The joke itself is very basic, like a lot of Kapil Sharma jokes, but the delivery is electric (though not quite as good as Shyam Rangeela’s Modi impressions). A different Modi joke is considerably snarkier, where Sharma says that unmarried men eventually tie the knot so that they have somebody to unload their “mann ki baat”; a sly dual reference to Modi’s recurring radio address of the same name as well as the fact that the Prime Minister only acknowledged the fact of his marriage in 2014 (it was a child marriage that Modi walked out of not long after it happened). And, of course, there’s a thorough deconstruction of that time he made a series of tweets critical of PM Modi’s government (this bit is executed very, very well and I suspect even Modi fans might grudgingly enjoy their demigod being skewered like so much kebab).
That’s Sharma’s greatest sleight-of-hand as an artist: both his triumphs and his failures feel intensely personal.
Does Sharma deserve brownie points for ‘courage’ here? I’m not sure, to be honest. But the mere fact of multiple Modi jokes in a single stand-up set is remarkable enough in today’s India, where censorship and artistic repression have reached all-new highs. Only somebody with Sharma’s popularity levels could have delivered these jokes with the cheeky non-disclaimer “This is about a politician, I don’t want to name him but he’s the Prime Minister.”
Of course, the familiar Kapil Sharma cringe moments are here aplenty too. He really does have a Russell Peters-grade problem when it comes to essentialist cultural caricatures. A joke about Rahul Gandhi involves, inevitably, a bowl of pasta and Italian invective. His English-speaking, posh-dressing therapist is described as a ‘Simi Garewal type’ with an accompanying imitation that can only be described as wildly offensive (ditto for his Karan Johar impression, I might add).

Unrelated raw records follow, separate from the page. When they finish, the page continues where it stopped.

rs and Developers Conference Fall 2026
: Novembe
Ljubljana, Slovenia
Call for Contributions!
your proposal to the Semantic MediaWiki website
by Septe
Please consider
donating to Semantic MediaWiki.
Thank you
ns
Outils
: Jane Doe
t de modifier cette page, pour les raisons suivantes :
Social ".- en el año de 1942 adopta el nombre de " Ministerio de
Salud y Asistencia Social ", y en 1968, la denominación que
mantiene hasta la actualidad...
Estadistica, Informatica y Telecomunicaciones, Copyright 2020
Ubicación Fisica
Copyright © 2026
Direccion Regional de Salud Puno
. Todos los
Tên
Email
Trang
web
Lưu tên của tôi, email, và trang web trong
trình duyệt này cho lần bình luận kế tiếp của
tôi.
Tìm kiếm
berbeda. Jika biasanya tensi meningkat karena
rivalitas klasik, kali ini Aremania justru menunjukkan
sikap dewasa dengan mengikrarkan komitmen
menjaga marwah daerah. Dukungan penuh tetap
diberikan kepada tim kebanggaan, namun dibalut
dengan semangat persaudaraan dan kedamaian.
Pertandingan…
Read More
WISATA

But there are touching moments too. Sharma speaks with great sincerity about his parents and his upbringing. And while it’s all shamelessly manipulative (the show ends with a 4-minute funny-sad song about his late father) you might find yourself smiling nevertheless. It’s like a cousin playing the harmonica after dinner during a family vacation: you feel like it’s impolite to be overly critical of such an innately goodhearted venture.

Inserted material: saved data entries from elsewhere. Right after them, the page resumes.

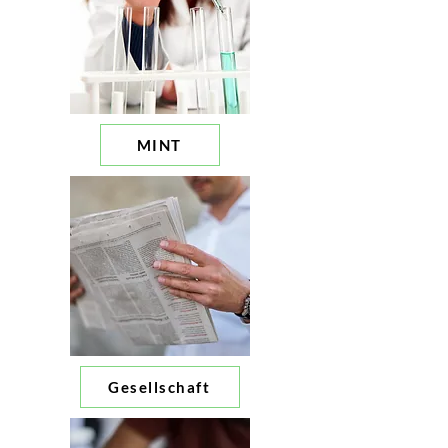
MINT
Gesellschaft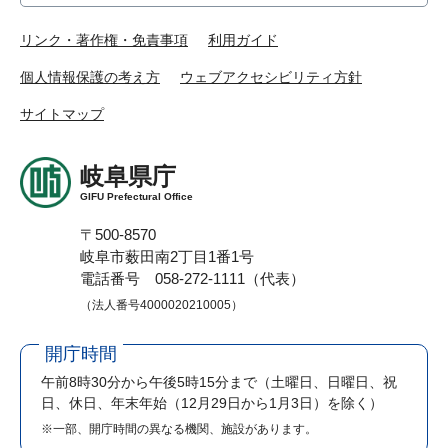
リンク・著作権・免責事項
利用ガイド
個人情報保護の考え方
ウェブアクセシビリティ方針
サイトマップ
岐阜県庁
GIFU Prefectural Office
〒500-8570
岐阜市薮田南2丁目1番1号
電話番号 058-272-1111（代表）
（法人番号4000020210005）
開庁時間
午前8時30分から午後5時15分まで
（土曜日、日曜日、祝
日、休日、年末年始（12月29日から1月3日）を除く）
※一部、開庁時間の異なる機関、施設があります。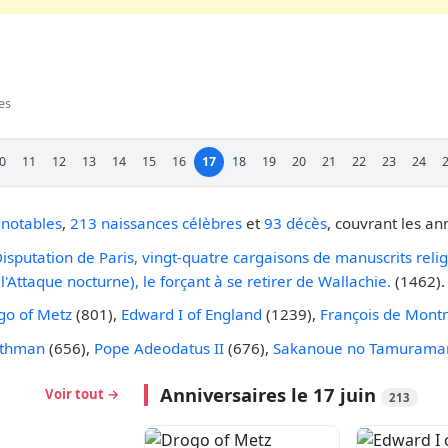
es
0
11
12
13
14
15
16
17
18
19
20
21
22
23
24
notables
,
213 naissances célèbres
et
93 décès
, couvrant les a
isputation de Paris, vingt-quatre cargaisons de manuscrits religi
l'Attaque nocturne), le forçant à se retirer de Wallachie.
(1462).
go of Metz
(801),
Edward I of England
(1239),
François de Mont
thman
(656),
Pope Adeodatus II
(676),
Sakanoue no Tamurama
Anniversaires le 17 juin
Voir tout →
213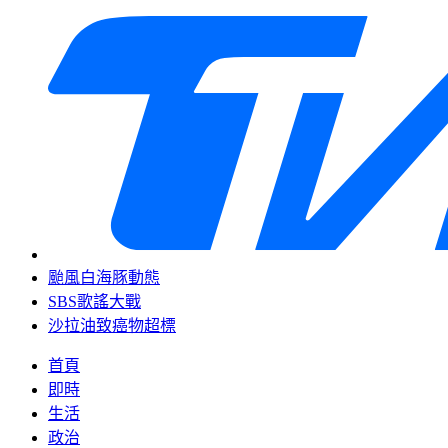
颱風白海豚動態
SBS歌謠大戰
沙拉油致癌物超標
首頁
即時
生活
政治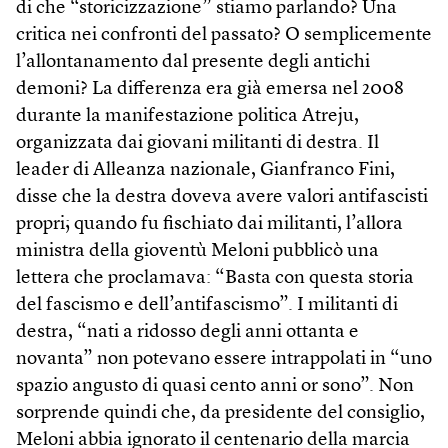
di che “storicizzazione” stiamo parlando? Una
critica nei confronti del passato? O semplicemente
l’allontanamento dal presente degli antichi
demoni? La differenza era già emersa nel 2008
durante la manifestazione politica Atreju,
organizzata dai giovani militanti di destra. Il
leader di Alleanza nazionale, Gianfranco Fini,
disse che la destra doveva avere valori antifascisti
propri; quando fu fischiato dai militanti, l’allora
ministra della gioventù Meloni pubblicò una
lettera che proclamava: “Basta con questa storia
del fascismo e dell’antifascismo”. I militanti di
destra, “nati a ridosso degli anni ottanta e
novanta” non potevano essere intrappolati in “uno
spazio angusto di quasi cento anni or sono”. Non
sorprende quindi che, da presidente del consiglio,
Meloni abbia ignorato il centenario della marcia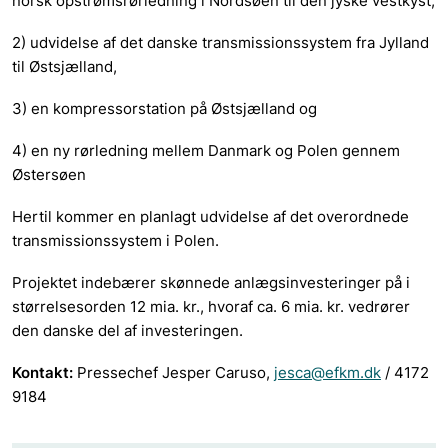
norsk
opstrømsrørledning i Nordsøen til den jyske vestkyst,
2) udvidelse af det danske transmissionssystem fra Jylland
til Østsjælland,
3) en kompressorstation på Østsjælland og
4) en ny rørledning mellem Danmark og Polen gennem
Østersøen
Hertil kommer en planlagt udvidelse af det overordnede
transmissionssystem i Polen.
Projektet indebærer skønnede anlægsinvesteringer på i
størrelsesorden 12 mia. kr., hvoraf ca. 6 mia. kr. vedrører
den danske del af investeringen.
Kontakt:
Pressechef Jesper Caruso,
jesca@efkm.dk
/ 4172
9184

And that’s Sharma’s greatest sleight-of-hand as an artist: both his triumphs and his failures feel intensely personal, which is why his fans are inclined to celebrate the former and largely ignore the latter—like one would forgive (or faux-chastise) an errant sibling, a trouble-making but cherubic nephew. I’m Not Done Yet both contributes to and feeds off this parasocial energy with mixed results. Not a success, I would say, in the final equation, but an honourable and interesting failure.